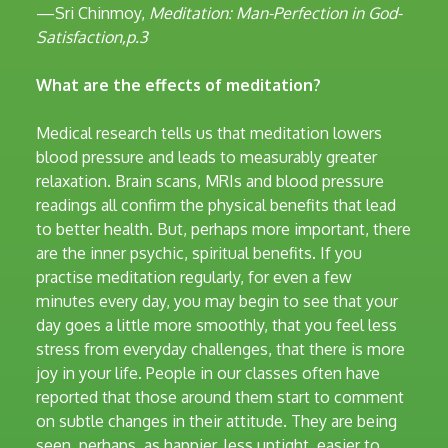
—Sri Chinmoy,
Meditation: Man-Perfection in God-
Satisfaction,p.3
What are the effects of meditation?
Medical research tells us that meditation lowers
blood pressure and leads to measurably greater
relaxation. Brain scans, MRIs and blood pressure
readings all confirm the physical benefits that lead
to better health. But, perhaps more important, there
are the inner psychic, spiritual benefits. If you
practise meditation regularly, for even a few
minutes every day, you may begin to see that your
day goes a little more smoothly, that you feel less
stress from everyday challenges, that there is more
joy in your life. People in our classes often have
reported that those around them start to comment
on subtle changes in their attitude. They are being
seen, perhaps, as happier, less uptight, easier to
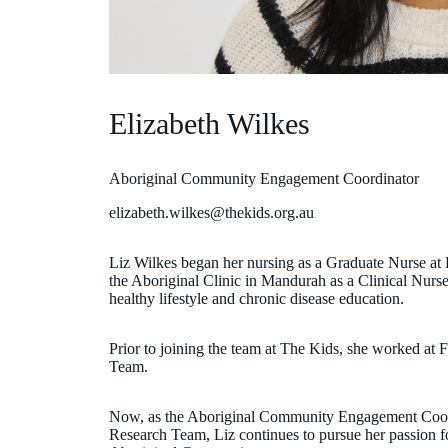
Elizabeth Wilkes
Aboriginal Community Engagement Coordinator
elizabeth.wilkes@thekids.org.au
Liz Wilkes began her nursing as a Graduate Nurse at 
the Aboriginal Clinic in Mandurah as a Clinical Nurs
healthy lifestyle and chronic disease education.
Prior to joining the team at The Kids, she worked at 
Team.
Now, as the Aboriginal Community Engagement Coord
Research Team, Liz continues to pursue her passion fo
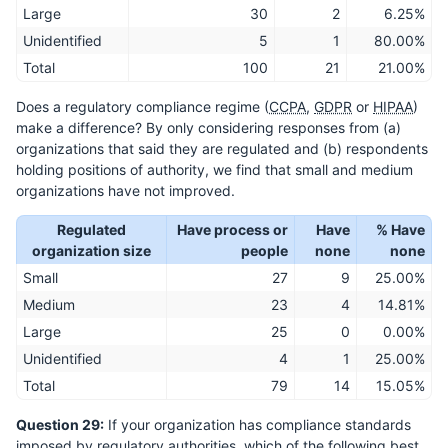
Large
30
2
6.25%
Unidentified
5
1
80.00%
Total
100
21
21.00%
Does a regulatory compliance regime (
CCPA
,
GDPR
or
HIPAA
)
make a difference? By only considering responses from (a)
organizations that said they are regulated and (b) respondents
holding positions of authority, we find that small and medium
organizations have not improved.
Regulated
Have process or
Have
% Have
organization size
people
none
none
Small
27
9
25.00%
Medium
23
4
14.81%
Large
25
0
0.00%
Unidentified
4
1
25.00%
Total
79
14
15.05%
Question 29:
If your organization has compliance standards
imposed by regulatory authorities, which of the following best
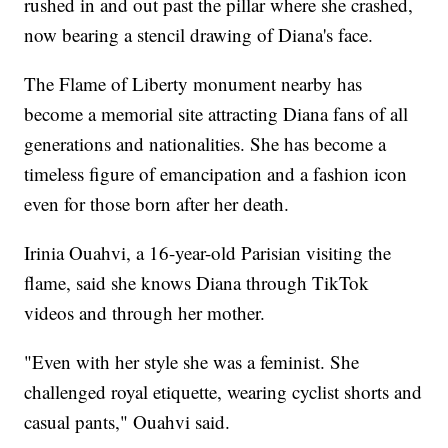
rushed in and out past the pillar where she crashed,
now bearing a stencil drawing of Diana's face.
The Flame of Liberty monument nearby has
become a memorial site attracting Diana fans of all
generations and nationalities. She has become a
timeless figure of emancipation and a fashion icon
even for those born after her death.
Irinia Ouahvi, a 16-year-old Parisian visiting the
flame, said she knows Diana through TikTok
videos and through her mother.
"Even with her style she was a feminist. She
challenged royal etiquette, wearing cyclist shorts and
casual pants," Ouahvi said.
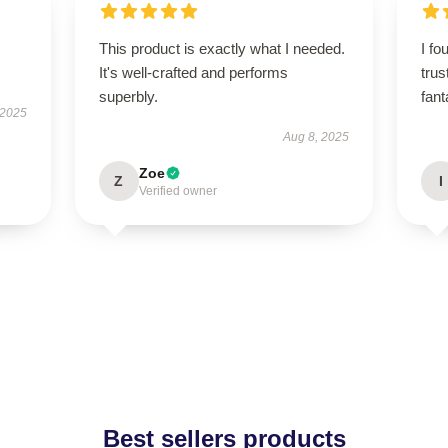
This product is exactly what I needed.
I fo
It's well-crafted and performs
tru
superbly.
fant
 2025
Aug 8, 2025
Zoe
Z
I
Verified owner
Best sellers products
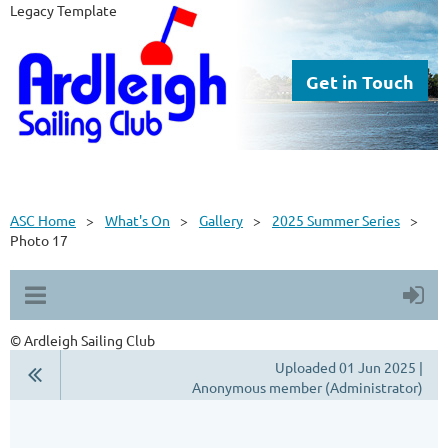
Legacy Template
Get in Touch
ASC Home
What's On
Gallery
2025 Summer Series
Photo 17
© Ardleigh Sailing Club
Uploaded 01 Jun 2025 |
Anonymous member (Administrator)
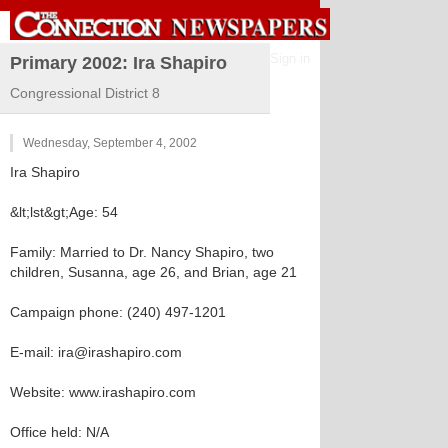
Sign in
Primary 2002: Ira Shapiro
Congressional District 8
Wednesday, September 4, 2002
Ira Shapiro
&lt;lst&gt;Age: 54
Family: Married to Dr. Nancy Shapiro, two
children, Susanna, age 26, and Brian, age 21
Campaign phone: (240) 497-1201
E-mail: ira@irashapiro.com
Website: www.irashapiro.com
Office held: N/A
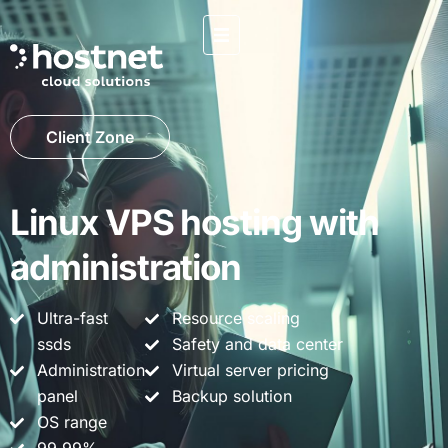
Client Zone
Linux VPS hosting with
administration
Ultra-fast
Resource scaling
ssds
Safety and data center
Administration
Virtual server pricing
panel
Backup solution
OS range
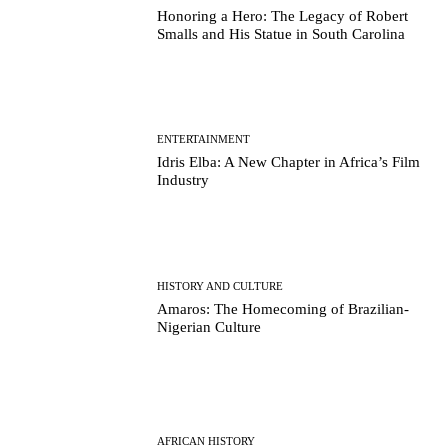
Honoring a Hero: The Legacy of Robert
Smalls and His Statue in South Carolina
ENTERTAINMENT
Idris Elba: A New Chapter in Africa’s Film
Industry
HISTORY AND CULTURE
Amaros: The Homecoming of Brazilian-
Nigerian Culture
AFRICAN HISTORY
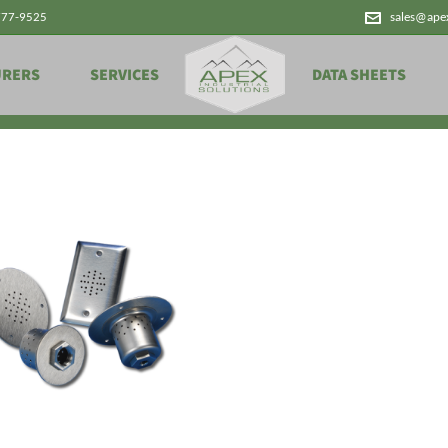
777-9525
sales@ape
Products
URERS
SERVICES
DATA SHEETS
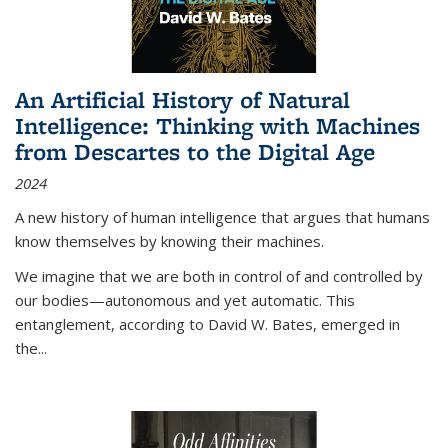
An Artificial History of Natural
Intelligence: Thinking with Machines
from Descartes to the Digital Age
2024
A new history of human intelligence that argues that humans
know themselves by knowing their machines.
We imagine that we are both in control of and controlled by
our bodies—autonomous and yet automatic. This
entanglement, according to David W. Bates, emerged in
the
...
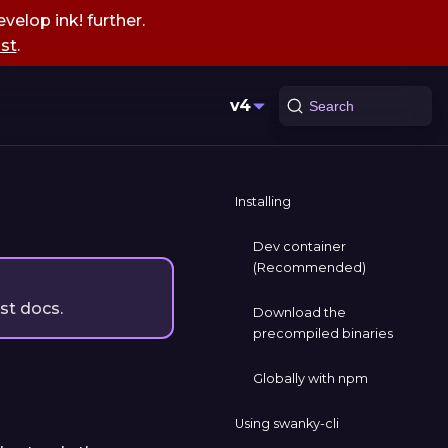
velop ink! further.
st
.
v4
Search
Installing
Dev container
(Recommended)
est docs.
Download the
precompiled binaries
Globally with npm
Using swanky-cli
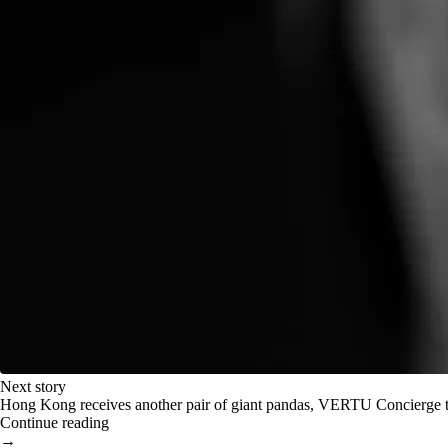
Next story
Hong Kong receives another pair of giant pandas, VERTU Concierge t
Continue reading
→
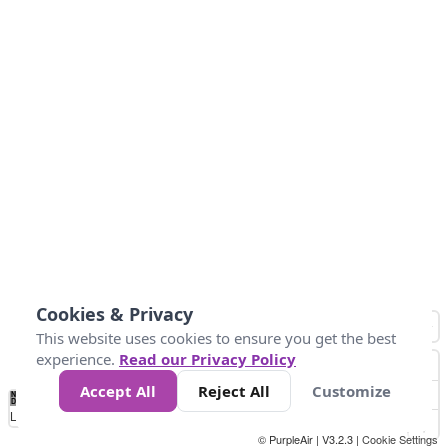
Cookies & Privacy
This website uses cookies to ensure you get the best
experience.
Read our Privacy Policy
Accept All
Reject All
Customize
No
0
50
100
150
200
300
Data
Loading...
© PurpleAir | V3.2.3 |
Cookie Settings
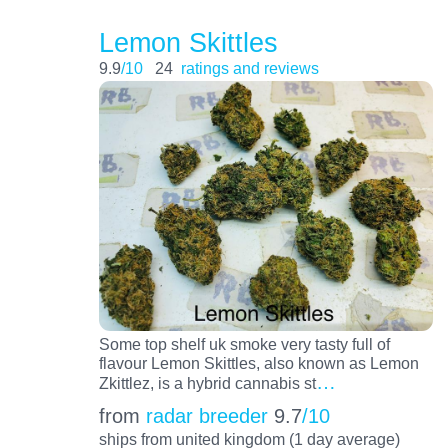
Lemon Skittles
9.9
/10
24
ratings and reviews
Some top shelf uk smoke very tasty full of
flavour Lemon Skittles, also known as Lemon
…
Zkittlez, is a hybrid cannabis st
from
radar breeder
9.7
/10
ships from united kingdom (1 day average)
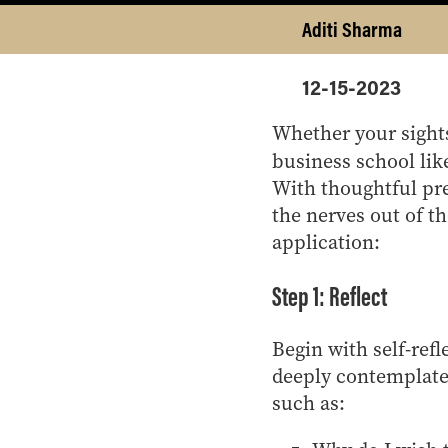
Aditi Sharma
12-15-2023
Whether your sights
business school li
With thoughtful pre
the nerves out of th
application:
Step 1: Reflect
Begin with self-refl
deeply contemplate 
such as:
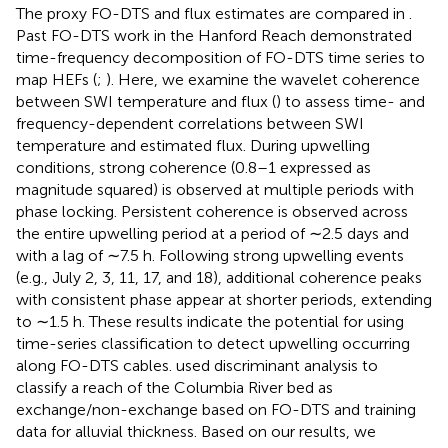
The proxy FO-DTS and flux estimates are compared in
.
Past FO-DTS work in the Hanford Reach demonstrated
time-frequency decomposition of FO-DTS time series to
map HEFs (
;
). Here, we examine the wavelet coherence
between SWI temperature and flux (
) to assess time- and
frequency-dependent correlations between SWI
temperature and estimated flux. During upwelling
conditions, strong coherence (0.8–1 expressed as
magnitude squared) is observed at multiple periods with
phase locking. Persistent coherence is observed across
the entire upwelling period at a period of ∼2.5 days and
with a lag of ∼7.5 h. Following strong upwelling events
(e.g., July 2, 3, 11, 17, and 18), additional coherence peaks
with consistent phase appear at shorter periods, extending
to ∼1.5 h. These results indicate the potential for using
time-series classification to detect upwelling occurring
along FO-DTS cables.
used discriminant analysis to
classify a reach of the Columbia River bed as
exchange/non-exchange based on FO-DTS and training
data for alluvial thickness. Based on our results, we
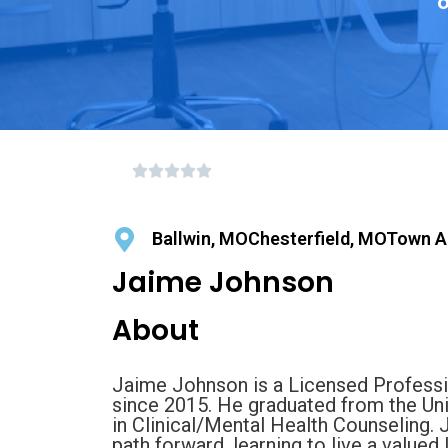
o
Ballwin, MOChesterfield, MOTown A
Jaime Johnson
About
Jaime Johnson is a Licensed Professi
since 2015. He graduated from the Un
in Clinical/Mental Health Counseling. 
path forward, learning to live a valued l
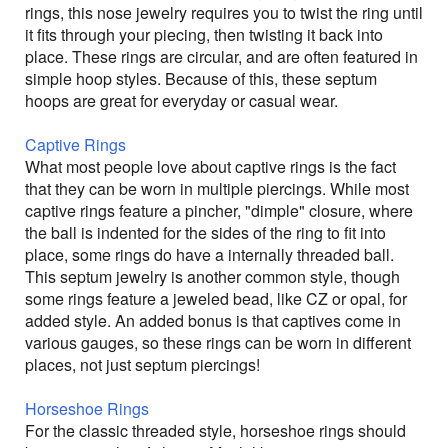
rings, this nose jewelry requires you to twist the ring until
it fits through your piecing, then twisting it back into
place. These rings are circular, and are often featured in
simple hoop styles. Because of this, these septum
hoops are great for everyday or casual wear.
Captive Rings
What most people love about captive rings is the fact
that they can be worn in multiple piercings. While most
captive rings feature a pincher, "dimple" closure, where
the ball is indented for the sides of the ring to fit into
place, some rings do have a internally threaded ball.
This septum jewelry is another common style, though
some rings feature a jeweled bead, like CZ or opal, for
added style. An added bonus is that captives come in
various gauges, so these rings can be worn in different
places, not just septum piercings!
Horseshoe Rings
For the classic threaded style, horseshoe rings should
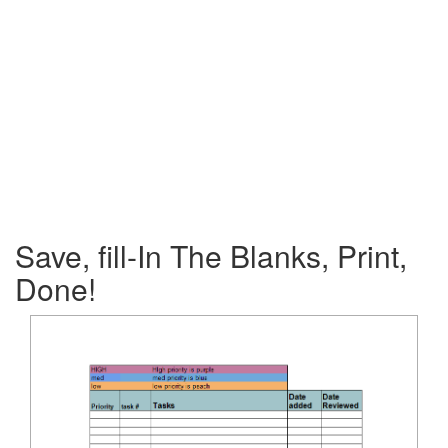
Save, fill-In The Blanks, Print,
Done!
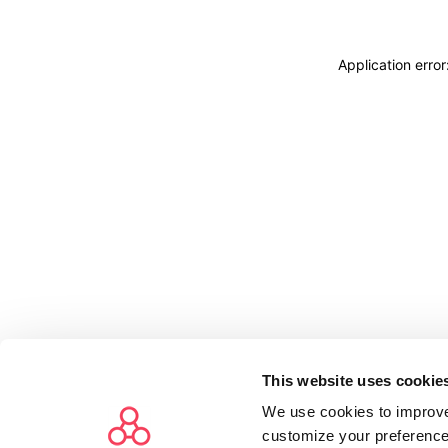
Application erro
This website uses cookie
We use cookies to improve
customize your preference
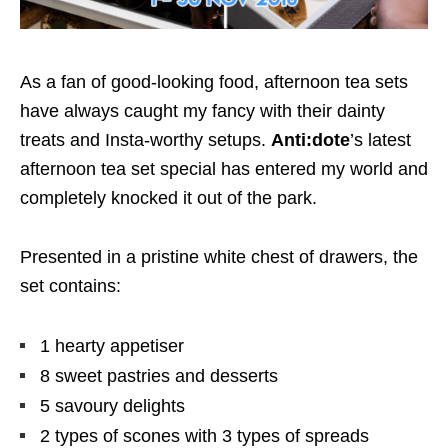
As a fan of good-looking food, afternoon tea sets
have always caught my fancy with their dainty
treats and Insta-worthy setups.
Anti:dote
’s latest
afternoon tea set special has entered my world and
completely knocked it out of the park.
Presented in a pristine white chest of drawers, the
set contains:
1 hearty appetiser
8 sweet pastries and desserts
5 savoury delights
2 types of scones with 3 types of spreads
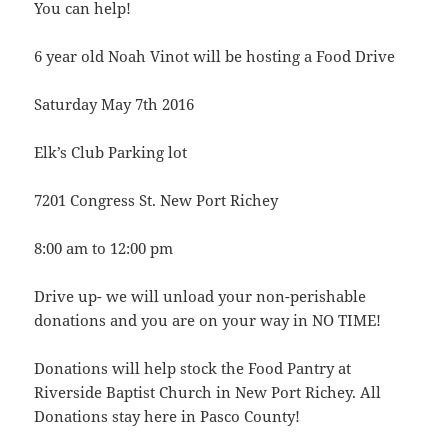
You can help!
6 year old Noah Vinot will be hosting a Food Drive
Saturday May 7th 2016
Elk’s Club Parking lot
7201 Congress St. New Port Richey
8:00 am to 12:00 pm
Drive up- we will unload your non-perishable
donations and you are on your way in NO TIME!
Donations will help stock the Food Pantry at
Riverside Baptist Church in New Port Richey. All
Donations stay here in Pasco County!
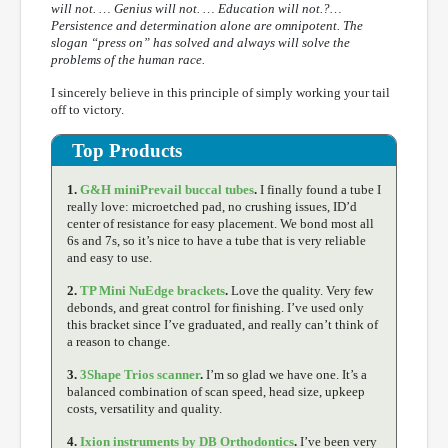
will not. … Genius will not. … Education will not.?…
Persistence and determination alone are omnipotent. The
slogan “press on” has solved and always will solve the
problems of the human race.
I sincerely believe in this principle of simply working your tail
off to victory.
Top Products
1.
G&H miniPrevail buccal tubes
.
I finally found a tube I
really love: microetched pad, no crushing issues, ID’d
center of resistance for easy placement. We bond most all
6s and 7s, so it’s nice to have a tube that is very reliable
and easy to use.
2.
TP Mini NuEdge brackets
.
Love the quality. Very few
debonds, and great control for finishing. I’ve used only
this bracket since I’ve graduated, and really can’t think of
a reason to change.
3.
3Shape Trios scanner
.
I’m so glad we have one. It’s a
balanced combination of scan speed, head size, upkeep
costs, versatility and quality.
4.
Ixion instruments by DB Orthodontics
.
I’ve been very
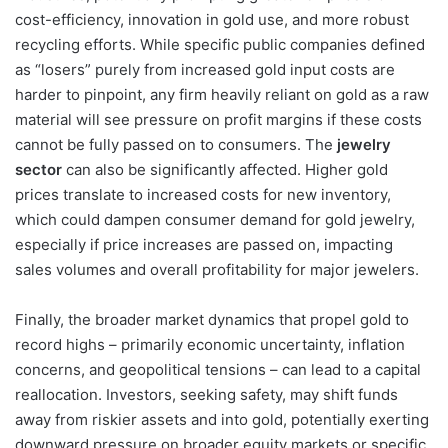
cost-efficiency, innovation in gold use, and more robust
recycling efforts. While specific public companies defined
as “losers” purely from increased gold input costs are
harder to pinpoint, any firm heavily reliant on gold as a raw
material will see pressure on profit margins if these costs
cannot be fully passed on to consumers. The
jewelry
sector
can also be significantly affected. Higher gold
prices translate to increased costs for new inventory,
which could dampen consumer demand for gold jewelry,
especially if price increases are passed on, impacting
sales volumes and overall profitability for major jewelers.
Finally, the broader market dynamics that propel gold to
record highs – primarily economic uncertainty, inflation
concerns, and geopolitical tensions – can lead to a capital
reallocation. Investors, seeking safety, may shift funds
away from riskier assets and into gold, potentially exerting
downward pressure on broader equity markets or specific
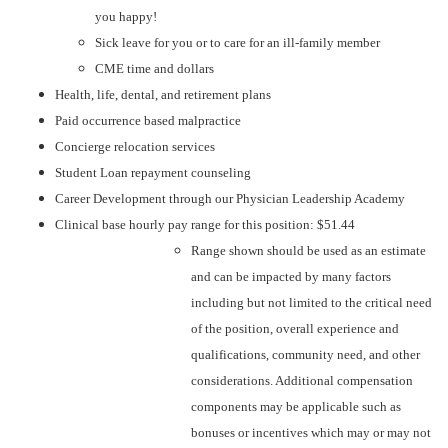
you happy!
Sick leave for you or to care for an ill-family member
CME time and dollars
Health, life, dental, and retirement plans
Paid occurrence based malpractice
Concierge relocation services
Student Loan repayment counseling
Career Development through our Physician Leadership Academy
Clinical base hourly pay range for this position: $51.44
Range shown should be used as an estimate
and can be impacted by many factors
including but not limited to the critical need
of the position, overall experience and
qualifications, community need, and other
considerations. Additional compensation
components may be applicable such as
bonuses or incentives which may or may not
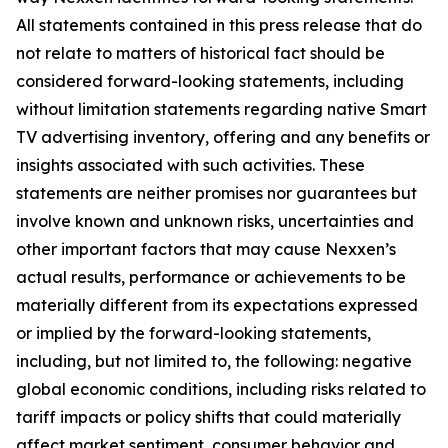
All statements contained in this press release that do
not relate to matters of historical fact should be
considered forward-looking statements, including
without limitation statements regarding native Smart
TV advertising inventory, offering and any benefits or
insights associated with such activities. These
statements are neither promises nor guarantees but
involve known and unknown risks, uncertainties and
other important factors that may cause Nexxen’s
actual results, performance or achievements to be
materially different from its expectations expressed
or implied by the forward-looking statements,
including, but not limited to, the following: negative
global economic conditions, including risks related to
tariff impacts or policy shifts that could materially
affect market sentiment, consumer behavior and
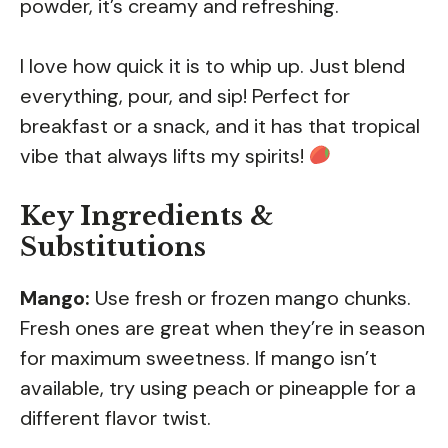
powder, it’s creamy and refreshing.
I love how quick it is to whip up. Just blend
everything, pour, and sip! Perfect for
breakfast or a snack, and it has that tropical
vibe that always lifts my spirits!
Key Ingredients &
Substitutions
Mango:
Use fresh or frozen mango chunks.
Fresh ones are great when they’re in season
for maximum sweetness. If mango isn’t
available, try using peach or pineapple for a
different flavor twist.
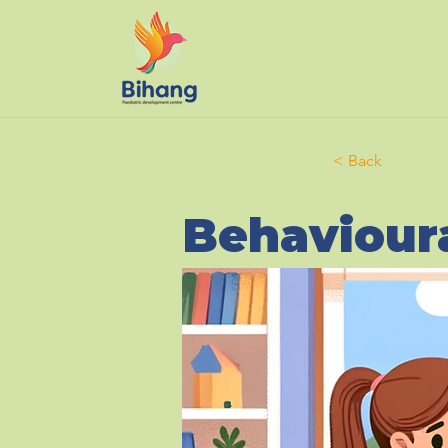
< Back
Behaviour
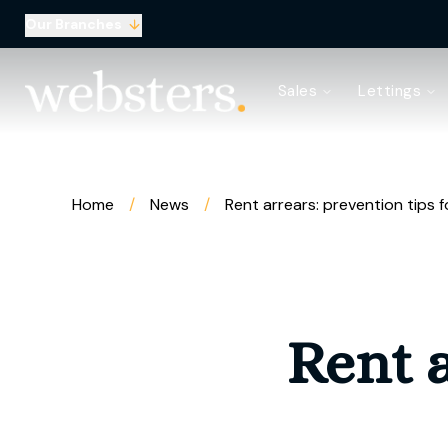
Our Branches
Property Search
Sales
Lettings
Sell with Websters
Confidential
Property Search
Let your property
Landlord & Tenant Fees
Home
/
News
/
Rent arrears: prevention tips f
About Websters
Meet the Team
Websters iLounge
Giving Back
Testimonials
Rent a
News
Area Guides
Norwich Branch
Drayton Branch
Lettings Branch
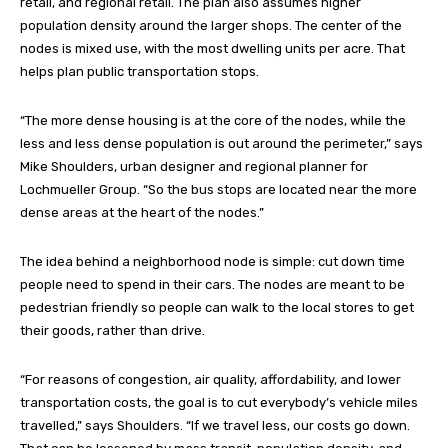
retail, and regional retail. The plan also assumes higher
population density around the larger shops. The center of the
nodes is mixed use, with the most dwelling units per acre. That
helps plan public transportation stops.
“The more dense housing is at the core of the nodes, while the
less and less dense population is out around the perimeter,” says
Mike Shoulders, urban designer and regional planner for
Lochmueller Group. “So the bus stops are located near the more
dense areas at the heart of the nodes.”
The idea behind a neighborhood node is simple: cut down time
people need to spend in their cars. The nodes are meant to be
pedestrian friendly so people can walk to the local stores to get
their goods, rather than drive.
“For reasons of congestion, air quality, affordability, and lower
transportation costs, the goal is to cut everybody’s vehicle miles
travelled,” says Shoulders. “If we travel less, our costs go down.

WHAT YOU ARE ASKED TO DO: Rewrite the lines from the start of the material through the line with "readings all confirm", replacing "Medical research" with "Scientific research" and leaving everything else unchanged. Omit the pictures from your answer.

ANSWER SECTION:
—Sri Chinmoy,
Meditation: Man-Perfection in God-
Satisfaction,p.3
What are the effects of meditation?
Scientific research tells us that meditation lowers
blood pressure and leads to measurably greater
relaxation. Brain scans, MRIs and blood pressure
readings all confirm the physical benefits that lead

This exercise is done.